Texto fornecido:
....................

REFLEXÕES DOS 100
PRIMEIROS DIAS 2015 (VIII)
O
esgotamento do ciclo político
As leis da natureza são invariáveis em sua
dinâmica cíclica. Todos os seres que vem à existência necessariamente estão
submetidos ao movimento de crescimento e declínio. As sociedades humanas participam do mesmo
princípio. Mesmo em suas especificidades antropológicas, políticas, econômicas,
sociais e, culturais estão submetidas ao sempiterno movimento cíclico natural
de nascimento, crescimento e declínio. Neste argumento se apresenta em toda sua
contundência a tensão entre o conceito de natureza humana e, de condição
humana. Ou seja, admitir tacitamente o argumento natural cíclico é tomar como
referência o fato essencial de que os seres humanos são determinados em sua
condição última pela natureza, o que limita as condições de possibilidade do
agir humano.
Por outro lado, tomar como referência essencial a condição humana,
mesmo que se reconheça a condição subalterna da natureza é conferir aos seres
humanos, às sociedades, aos povos a possibilidade de determinar autonomamente
sua ação no mundo. O debate em torno da tensão entre natureza humana e condição
humana não se esgota neste argumento inicial, mas o que está em jogo é o
irresistível argumento do caráter cíclico da natureza ao qual estamos
submetidos e, quando aplicado aos fenômenos de ordem societária, aqui
especificamente a questão do esgotamento do ciclo político nos parece
irrefutável, o que não significa por
outro lado que seja verdadeiro, ou que encontre efetivo amparo nas sociedade
humanas.
Ao lançarmos um olhar sobre as questões,
paradoxos e contradições atuais da política brasileira temos a impressão de que
estamos diante do esgotamento de um ciclo político, que teria iniciado, senão
potencializado pelo regime militar entre os anos de 1964 a 1984 do século
XX. Assim, a ascensão do regime militar
ao poder em 64 também representou o esgotamento do modelo político advindo do
Estado Novo com Getúlio Vargas nos anos 30, ao projeto desenvolvimentista
brasileiro de Juscelino Kubitschek entre 1950 a 1955, que culminou no
acirramento de tensões sociais e políticas, levando a deposição do presidente João
Goulart em 31/03/1964. O ciclo político que se abriu com os militares se estabeleceu
uma significativa pauta política marcada: a) pela denúncia e resistência de
certos setores da sociedade brasileira em torno do caráter autoritário do
regime militar brasileiro; b) pela organização de movimentos sociais e,
institucionais pela redemocratização do país; c) pela proliferação de movimentos
sociais de lutas pelo acesso a terra, movimentos sociais pelo direito a
moradia, movimentos sociais de atingidos por barragens, movimentos de defesa
dos povos da floresta, entre outros.
Entidades como a OAB (Organização dos Advogados do Brasil), CNBB (Conferência
nacional dos Bispos do Brasil da Igreja Católica), movimento sindical em suas
inúmeras variáveis, entre outros articularam frentes de debate e de pressão
política em torno de uma agenda de conquista e afirmação de direitos civis,
políticos, sociais e, individuais e, sobretudo, de um projeto de sociedade
brasileira.

....................

(Uma sequência de linhas)
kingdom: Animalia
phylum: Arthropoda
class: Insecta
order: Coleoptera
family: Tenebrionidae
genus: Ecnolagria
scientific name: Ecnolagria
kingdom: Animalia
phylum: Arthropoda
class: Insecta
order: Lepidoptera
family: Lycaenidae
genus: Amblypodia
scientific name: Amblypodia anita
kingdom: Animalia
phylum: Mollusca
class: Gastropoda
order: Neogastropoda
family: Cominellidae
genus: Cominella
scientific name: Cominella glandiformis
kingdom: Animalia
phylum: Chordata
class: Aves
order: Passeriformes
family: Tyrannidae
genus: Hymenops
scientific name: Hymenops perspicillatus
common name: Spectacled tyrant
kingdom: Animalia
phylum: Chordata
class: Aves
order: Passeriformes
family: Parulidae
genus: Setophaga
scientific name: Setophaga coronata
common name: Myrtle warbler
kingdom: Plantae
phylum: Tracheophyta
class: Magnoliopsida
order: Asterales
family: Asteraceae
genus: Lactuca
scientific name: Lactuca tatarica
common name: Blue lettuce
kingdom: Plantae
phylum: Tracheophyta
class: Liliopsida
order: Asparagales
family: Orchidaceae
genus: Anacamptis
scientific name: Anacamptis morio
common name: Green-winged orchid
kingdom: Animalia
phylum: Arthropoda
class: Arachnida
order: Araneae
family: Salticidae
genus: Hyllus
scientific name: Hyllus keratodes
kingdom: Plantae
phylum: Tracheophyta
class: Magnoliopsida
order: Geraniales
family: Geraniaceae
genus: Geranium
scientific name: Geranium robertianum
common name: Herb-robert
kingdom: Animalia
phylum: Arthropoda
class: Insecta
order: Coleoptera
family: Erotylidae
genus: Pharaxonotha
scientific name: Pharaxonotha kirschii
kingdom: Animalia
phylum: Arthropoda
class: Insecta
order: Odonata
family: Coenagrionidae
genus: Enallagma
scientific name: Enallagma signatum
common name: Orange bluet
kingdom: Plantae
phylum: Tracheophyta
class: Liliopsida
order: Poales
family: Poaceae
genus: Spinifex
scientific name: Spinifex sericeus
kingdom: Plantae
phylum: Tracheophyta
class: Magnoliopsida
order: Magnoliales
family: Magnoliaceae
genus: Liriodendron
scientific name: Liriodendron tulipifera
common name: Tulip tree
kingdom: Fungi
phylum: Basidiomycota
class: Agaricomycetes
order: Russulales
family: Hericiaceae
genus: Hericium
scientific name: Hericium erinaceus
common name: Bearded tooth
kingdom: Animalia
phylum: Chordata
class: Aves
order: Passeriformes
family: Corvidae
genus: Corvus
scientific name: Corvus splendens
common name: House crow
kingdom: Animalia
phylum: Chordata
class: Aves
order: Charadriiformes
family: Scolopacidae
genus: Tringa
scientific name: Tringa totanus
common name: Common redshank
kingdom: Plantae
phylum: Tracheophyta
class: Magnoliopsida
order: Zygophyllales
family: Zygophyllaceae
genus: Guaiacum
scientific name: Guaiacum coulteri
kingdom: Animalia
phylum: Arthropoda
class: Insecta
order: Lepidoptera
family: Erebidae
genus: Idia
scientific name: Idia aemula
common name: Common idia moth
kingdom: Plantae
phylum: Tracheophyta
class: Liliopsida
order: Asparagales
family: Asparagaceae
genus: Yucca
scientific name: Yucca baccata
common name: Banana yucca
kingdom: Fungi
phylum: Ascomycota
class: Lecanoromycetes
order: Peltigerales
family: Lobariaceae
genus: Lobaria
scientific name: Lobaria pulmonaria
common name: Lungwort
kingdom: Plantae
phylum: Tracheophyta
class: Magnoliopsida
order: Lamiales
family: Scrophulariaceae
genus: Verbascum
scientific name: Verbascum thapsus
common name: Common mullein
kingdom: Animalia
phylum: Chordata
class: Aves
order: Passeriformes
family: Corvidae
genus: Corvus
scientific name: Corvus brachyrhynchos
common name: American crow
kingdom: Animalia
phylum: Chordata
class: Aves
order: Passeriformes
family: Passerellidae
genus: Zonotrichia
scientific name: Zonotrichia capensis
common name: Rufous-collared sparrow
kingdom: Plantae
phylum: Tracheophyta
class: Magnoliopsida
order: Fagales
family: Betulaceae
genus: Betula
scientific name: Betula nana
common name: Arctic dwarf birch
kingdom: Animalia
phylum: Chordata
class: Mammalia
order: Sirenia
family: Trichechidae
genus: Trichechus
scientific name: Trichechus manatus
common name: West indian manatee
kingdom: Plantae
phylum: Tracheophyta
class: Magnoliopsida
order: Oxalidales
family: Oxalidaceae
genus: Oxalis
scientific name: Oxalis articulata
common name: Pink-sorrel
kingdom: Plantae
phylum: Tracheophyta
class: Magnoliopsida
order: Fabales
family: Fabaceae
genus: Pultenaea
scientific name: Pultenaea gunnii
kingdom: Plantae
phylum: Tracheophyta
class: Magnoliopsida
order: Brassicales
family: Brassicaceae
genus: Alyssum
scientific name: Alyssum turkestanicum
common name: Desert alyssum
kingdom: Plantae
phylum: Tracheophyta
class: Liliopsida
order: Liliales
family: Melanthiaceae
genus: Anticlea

....................

Tarefas a realizar:
#1 Repita fielmente o trecho do texto fornecido que começa em "Entidades como a" e segue até "brasileira.".
#2 Segundo o texto fornecido, em que data o presidente João Goulart foi deposto?

Soluções completas:
#1
Entidades como a OAB (Organização dos Advogados do Brasil), CNBB (Conferência
nacional dos Bispos do Brasil da Igreja Católica), movimento sindical em suas
inúmeras variáveis, entre outros articularam frentes de debate e de pressão
política em torno de uma agenda de conquista e afirmação de direitos civis,
políticos, sociais e, individuais e, sobretudo, de um projeto de sociedade
brasileira.

#2 Em 31/03/1964.